● Exercise requirements
Could you give the records below again exactly as they stand?

● Records
+ + +

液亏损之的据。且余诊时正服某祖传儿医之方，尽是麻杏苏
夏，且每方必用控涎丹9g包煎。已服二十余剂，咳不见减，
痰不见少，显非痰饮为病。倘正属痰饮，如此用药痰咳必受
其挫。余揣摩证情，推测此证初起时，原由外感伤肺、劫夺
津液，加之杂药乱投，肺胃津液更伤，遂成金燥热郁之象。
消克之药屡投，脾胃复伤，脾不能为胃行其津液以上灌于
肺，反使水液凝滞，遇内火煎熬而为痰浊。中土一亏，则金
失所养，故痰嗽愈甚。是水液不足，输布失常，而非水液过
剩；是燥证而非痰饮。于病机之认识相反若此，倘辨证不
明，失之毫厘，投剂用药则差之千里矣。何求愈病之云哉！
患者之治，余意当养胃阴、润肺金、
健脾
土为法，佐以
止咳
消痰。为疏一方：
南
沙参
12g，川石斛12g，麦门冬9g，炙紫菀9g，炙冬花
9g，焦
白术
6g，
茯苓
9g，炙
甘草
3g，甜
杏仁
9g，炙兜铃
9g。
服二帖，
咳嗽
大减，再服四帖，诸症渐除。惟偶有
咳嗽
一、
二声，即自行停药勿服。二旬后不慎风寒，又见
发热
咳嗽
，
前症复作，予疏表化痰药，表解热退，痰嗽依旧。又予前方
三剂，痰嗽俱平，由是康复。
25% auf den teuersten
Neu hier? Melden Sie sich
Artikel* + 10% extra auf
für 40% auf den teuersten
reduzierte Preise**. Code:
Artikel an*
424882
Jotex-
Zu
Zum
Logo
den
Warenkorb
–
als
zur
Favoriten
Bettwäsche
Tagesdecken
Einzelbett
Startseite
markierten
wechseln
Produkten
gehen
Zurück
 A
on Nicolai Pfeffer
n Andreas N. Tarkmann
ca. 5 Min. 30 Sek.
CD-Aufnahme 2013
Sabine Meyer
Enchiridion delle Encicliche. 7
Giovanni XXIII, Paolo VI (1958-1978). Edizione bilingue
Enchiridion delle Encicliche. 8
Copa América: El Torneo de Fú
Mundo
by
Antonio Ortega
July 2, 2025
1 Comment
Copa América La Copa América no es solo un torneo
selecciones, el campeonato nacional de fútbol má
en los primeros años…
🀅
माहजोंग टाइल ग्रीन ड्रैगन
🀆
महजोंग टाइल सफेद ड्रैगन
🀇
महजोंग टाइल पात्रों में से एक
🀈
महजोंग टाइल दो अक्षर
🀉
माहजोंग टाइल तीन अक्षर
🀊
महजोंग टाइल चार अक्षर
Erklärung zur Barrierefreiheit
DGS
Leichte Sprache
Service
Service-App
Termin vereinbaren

+ + +

● Task result
液亏损之的据。且余诊时正服某祖传儿医之方，尽是麻杏苏
夏，且每方必用控涎丹9g包煎。已服二十余剂，咳不见减，
痰不见少，显非痰饮为病。倘正属痰饮，如此用药痰咳必受
其挫。余揣摩证情，推测此证初起时，原由外感伤肺、劫夺
津液，加之杂药乱投，肺胃津液更伤，遂成金燥热郁之象。
消克之药屡投，脾胃复伤，脾不能为胃行其津液以上灌于
肺，反使水液凝滞，遇内火煎熬而为痰浊。中土一亏，则金
失所养，故痰嗽愈甚。是水液不足，输布失常，而非水液过
剩；是燥证而非痰饮。于病机之认识相反若此，倘辨证不
明，失之毫厘，投剂用药则差之千里矣。何求愈病之云哉！
患者之治，余意当养胃阴、润肺金、
健脾
土为法，佐以
止咳
消痰。为疏一方：
南
沙参
12g，川石斛12g，麦门冬9g，炙紫菀9g，炙冬花
9g，焦
白术
6g，
茯苓
9g，炙
甘草
3g，甜
杏仁
9g，炙兜铃
9g。
服二帖，
咳嗽
大减，再服四帖，诸症渐除。惟偶有
咳嗽
一、
二声，即自行停药勿服。二旬后不慎风寒，又见
发热
咳嗽
，
前症复作，予疏表化痰药，表解热退，痰嗽依旧。又予前方
三剂，痰嗽俱平，由是康复。
25% auf den teuersten
Neu hier? Melden Sie sich
Artikel* + 10% extra auf
für 40% auf den teuersten
reduzierte Preise**. Code:
Artikel an*
424882
Jotex-
Zu
Zum
Logo
den
Warenkorb
–
als
zur
Favoriten
Bettwäsche
Tagesdecken
Einzelbett
Startseite
markierten
wechseln
Produkten
gehen
Zurück
 A
on Nicolai Pfeffer
n Andreas N. Tarkmann
ca. 5 Min. 30 Sek.
CD-Aufnahme 2013
Sabine Meyer
Enchiridion delle Encicliche. 7
Giovanni XXIII, Paolo VI (1958-1978). Edizione bilingue
Enchiridion delle Encicliche. 8
Copa América: El Torneo de Fú
Mundo
by
Antonio Ortega
July 2, 2025
1 Comment
Copa América La Copa América no es solo un torneo
selecciones, el campeonato nacional de fútbol má
en los primeros años…
🀅
माहजोंग टाइल ग्रीन ड्रैगन
🀆
महजोंग टाइल सफेद ड्रैगन
🀇
महजोंग टाइल पात्रों में से एक
🀈
महजोंग टाइल दो अक्षर
🀉
माहजोंग टाइल तीन अक्षर
🀊
महजोंग टाइल चार अक्षर
Erklärung zur Barrierefreiheit
DGS
Leichte Sprache
Service
Service-App
Termin vereinbaren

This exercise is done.